Agent CertAgent Cert
Integration · Claude Code

Claude Code.

Claude Code is Anthropic's agentic CLI. It runs in your terminal, edits files, runs commands, and reaches outside itself through Model Context Protocol (MCP) servers. Add Agent Cert as an MCP server and Claude Code can certify and verify decisions without ever leaving the terminal — useful when your day-job loop is "agent does work → certify the result → move on."

Add Agent Cert as an MCP server

The fastest way is the claude mcp add command:

claude mcp add --transport http agent-cert \
  https://api.agentcert.net/mcp/sse \
  --header "X-API-Key: ak_live_..."

That writes the config to your user-scope MCP store. Restart Claude Code (or run /mcp in-session and reconnect) and the six Agent Cert tools become discoverable.

Alternative — edit the config file directly

For repeatable / committable setups, drop a .mcp.json in your project root (project scope, shared with the team):

{
  "mcpServers": {
    "agent-cert": {
      "type": "http",
      "url": "https://api.agentcert.net/mcp/sse",
      "headers": {
        "X-API-Key": "ak_live_..."
      }
    }
  }
}

For user scope (across all your projects), put the same config in ~/.claude/settings.json under mcpServers.

Three scopes — pick deliberately

ScopeLives atShared?Best for
Project.mcp.json in repo rootYes — checked into gitTeam repos; ensures everyone gets the same MCP config
User~/.claude/settings.jsonNo — your machine onlyYour personal setup across all projects
LocalProject-specific, not in gitNoOne-off project testing

For Agent Cert: user scope is usually right — your API key is personal.
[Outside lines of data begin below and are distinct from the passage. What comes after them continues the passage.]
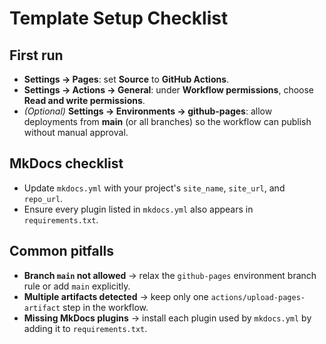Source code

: # Template Setup Checklist

## First run
- **Settings → Pages**: set **Source** to **GitHub Actions**.
- **Settings → Actions → General**: under **Workflow permissions**, choose **Read and write permissions**.
- *(Optional)* **Settings → Environments → github-pages**: allow deployments from **main** (or all branches) so the workflow can publish without manual approval.

## MkDocs checklist
- Update `mkdocs.yml` with your project's `site_name`, `site_url`, and `repo_url`.
- Ensure every plugin listed in `mkdocs.yml` also appears in `requirements.txt`.

## Common pitfalls
- **Branch `main` not allowed** → relax the `github-pages` environment branch rule or add `main` explicitly.
- **Multiple artifacts detected** → keep only one `actions/upload-pages-artifact` step in the workflow.
- **Missing MkDocs plugins** → install each plugin used by `mkdocs.yml` by adding it to `requirements.txt`.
Project scope works if you want the team to share the connection but each developer brings their own key (use ${ENV_VAR} substitution in .mcp.json).

Keep the API key out of git

If you go with project scope, don't commit the key. Use env-var substitution:

{
  "mcpServers": {
    "agent-cert": {
      "type": "http",
      "url": "https://api.agentcert.net/mcp/sse",
      "headers": {
        "X-API-Key": "${AGENT_CERT_API_KEY}"
      }
    }
  }
}

Each developer exports AGENT_CERT_API_KEY in their shell and Claude Code resolves it at connection time. Same pattern works in ~/.claude/settings.json.

Verify the connection

In Claude Code, run:

/mcp

You should see agent-cert listed as connected, with all six tools (certify_decision, get_receipt, verify_receipt, check_credits, list_my_receipts, get_anchor_proof) available.

Then ask: "Check my Agent Cert credit balance." If you get a number back, you're live.

What you can do once connected

  • Certify a deliverable. After Claude Code completes a non-trivial task (a refactor, a migration, a deploy decision), ask it to certify_decision with the task summary as the agent_output. You get a signed, anchored receipt — useful when the change touches regulated or audit-relevant code.
  • Verify a receipt. Drop a receipt ID in a chat and ask Claude to verify_receipt — handy when reviewing a customer's claim or auditing an old decision.
  • Browse recent receipts. list_my_receipts pulls your last 25 receipts. Useful for "what did my agents decide this week?" review sessions.
  • Develop integrations. Build and test your own Agent Cert clients from inside Claude Code — the CLI can hit the API directly and tell you what shape the responses are.

Tool Search note

Claude Code uses Tool Search — instead of loading every connected tool upfront, it discovers them on-demand based on the conversation. So Agent Cert tools won't inflate your context window unless you ask for them. No performance trade-off for adding the connection.

Costs

  • Each certify_decision call: 3 Agent Cert credits.
  • Other tools (get_receipt, verify_receipt, check_credits, list_my_receipts, get_anchor_proof): free — read-only.